Financial inclusion is not the end goal – it is the catalyst. When people access financial services, education improves as parents save for and pay school fees digitally, avoiding emergencies that pull children from class. Health outcomes improve when families save for medical emergencies and access health microinsurance, avoiding catastrophic expenses.

Women’s empowerment accelerates as economic independence translates to decision-making power, safety, and opportunity.

Businesses grow through access to working capital, ability to manage cash flow, and reduced transaction costs, meaning more enterprises survive and thrive. Tax revenues increase as the informal economy formalizes, creating sustainable tax bases for public services.

Intra-African trade expands when payments function seamlessly. PAPSS aims to support increased African trade under the African Continental Free Trade Area, which could create a US$3 trillion economic bloc – but only if payments work.

Resilience increases as digital savings, insurance, and credit create buffers against climate shocks, health crises, and economic downturns.

A Coordinated Path Forward

This transformation requires coordinated action across stakeholders. African governments must create enabling environments by accelerating digital identification rollout, creating regulatory sandboxes, digitizing government-to-person payments, investing in connectivity, and resisting temptations to over-regulate or protect incumbent interests at innovation’s expense.

Central banks hold the key. Progressive, risk-based regulation that enables innovation while protecting consumers represents the optimal balance.

Supporting PAPSS, pushing for interoperability, and building capacity in digital finance supervision are critical.

Fintechs and the private sector face their moment but must not waste it. Building for the underserved rather than easy segments, prioritizing interoperability over proprietary advantages, working with rather than around regulators, and building sustainably rather than extracting value matters fundamentally.

Development partners must coordinate. The AfDB leads, but fragmentation serves no one.

Aligning behind national digital finance strategies, supporting the facility, filling gaps rather than duplicating efforts, and exercising patience as ecosystems mature are essential.

Investors must recognize that returns exist but require different thinking. Infrastructure may lack glamour but remains essential.

Patient capital wins. Companies building foundational financial infrastructure will create enormous value over decades.

The New Development Paradigm

We are witnessing the most significant development finance shift in 50 years. For decades, development meant building physical infrastructure – roads, dams, schools, hospitals.

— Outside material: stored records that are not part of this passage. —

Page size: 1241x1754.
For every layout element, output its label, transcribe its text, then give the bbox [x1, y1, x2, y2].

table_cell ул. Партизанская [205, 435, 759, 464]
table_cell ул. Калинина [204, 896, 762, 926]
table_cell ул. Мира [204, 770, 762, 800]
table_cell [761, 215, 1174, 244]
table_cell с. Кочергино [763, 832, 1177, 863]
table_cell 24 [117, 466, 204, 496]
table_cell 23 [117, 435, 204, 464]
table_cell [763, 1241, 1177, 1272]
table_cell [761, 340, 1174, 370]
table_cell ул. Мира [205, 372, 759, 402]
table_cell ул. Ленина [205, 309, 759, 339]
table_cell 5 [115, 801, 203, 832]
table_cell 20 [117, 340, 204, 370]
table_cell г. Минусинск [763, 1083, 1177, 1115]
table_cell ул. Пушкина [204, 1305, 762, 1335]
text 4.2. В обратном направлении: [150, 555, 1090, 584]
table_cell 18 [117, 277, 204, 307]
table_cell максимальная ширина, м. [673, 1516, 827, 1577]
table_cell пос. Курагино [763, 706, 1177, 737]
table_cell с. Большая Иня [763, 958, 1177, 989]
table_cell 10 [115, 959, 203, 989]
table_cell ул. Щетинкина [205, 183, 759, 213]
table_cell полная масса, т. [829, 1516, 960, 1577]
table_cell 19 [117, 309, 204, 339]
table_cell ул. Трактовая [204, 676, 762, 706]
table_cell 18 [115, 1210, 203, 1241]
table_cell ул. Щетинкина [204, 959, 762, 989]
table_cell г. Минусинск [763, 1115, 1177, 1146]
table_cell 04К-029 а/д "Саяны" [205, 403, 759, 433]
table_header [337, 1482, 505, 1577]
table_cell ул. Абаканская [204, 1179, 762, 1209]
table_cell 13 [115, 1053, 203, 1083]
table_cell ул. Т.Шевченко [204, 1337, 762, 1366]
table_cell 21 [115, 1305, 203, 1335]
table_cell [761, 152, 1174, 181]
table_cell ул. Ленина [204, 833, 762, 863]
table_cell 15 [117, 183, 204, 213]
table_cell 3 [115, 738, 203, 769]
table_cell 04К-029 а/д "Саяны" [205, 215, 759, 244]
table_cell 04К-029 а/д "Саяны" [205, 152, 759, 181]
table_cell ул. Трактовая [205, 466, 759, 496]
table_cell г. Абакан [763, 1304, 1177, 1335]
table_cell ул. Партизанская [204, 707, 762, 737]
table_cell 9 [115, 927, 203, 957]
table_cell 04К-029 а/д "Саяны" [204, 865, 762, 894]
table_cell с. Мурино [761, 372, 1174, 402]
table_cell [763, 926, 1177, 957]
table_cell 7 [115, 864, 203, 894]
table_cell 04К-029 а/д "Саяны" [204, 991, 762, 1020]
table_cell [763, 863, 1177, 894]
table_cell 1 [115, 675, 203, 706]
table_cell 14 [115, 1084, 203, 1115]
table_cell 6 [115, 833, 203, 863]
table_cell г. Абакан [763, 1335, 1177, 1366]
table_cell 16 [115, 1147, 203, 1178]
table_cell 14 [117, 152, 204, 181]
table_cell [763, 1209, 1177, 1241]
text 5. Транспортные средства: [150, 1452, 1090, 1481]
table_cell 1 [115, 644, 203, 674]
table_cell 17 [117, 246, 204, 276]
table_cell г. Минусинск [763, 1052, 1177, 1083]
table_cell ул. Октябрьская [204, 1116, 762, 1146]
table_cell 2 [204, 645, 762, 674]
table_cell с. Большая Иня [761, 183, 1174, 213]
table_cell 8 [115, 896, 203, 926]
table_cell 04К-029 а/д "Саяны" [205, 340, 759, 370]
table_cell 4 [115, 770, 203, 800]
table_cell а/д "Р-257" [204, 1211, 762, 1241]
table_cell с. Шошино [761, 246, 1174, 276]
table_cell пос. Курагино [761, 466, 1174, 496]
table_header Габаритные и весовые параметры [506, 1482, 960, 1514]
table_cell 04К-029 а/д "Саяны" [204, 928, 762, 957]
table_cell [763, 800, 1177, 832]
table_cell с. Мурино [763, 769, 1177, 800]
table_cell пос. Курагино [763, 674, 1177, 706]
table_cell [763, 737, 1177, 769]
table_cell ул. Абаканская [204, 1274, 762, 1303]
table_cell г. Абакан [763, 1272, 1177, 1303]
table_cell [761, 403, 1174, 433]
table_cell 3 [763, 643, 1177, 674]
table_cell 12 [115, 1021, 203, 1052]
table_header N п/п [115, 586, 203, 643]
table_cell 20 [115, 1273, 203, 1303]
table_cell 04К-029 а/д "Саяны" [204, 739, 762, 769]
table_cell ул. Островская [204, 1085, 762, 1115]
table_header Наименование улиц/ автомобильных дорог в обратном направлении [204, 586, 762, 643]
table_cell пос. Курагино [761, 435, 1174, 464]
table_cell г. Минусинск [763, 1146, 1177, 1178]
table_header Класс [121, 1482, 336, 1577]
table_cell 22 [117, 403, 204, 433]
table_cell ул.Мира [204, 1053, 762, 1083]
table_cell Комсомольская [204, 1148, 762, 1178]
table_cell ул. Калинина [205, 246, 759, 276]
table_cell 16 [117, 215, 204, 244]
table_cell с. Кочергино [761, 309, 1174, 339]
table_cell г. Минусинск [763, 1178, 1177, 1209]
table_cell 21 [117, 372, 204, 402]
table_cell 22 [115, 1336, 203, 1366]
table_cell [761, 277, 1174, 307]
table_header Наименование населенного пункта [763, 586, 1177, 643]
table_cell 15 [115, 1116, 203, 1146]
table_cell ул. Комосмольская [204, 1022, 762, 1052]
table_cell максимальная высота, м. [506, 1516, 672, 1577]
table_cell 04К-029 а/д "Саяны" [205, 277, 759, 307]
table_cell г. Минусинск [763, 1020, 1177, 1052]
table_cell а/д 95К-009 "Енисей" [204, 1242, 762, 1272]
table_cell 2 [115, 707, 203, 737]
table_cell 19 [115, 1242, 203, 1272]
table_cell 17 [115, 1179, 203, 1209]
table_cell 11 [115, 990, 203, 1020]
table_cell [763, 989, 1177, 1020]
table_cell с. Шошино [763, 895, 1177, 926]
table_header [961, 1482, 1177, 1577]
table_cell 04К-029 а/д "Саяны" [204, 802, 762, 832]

All important, all necessary. But digital financial infrastructure may deliver higher returns in GDP growth, poverty reduction, women’s empowerment, and human dignity than anything built before.

As Alex Mubiru, the Bank’s Director General for East Africa, observes: “Inclusive finance is not just about access, it is about empowerment, resilience and opportunity for every African, regardless of circumstance.”

This vision imagines a continent where a smallholder farmer has the same financial service access as a Manhattan CEO, where a woman entrepreneur in a rural village can access working capital as easily as a Silicon Valley startup founder, where borders do not block payments between neighbors.

The technology exists. Partnerships are forming. Investments are being made.

The frontier the African Development Bank pushes toward is one worth reaching – and the path there runs through digital rails connecting 350 million people to economic possibility.

Jastine Martine is a Business Analyst and Resident Technologist at HEBO Consult in Dar es Salaam, Tanzania. He specializes in process optimization and digital transformation, converting complex business challenges into clear, data-driven solutions. Jastine is passionate about advancing Capital Markets and Investment Finance across Africa.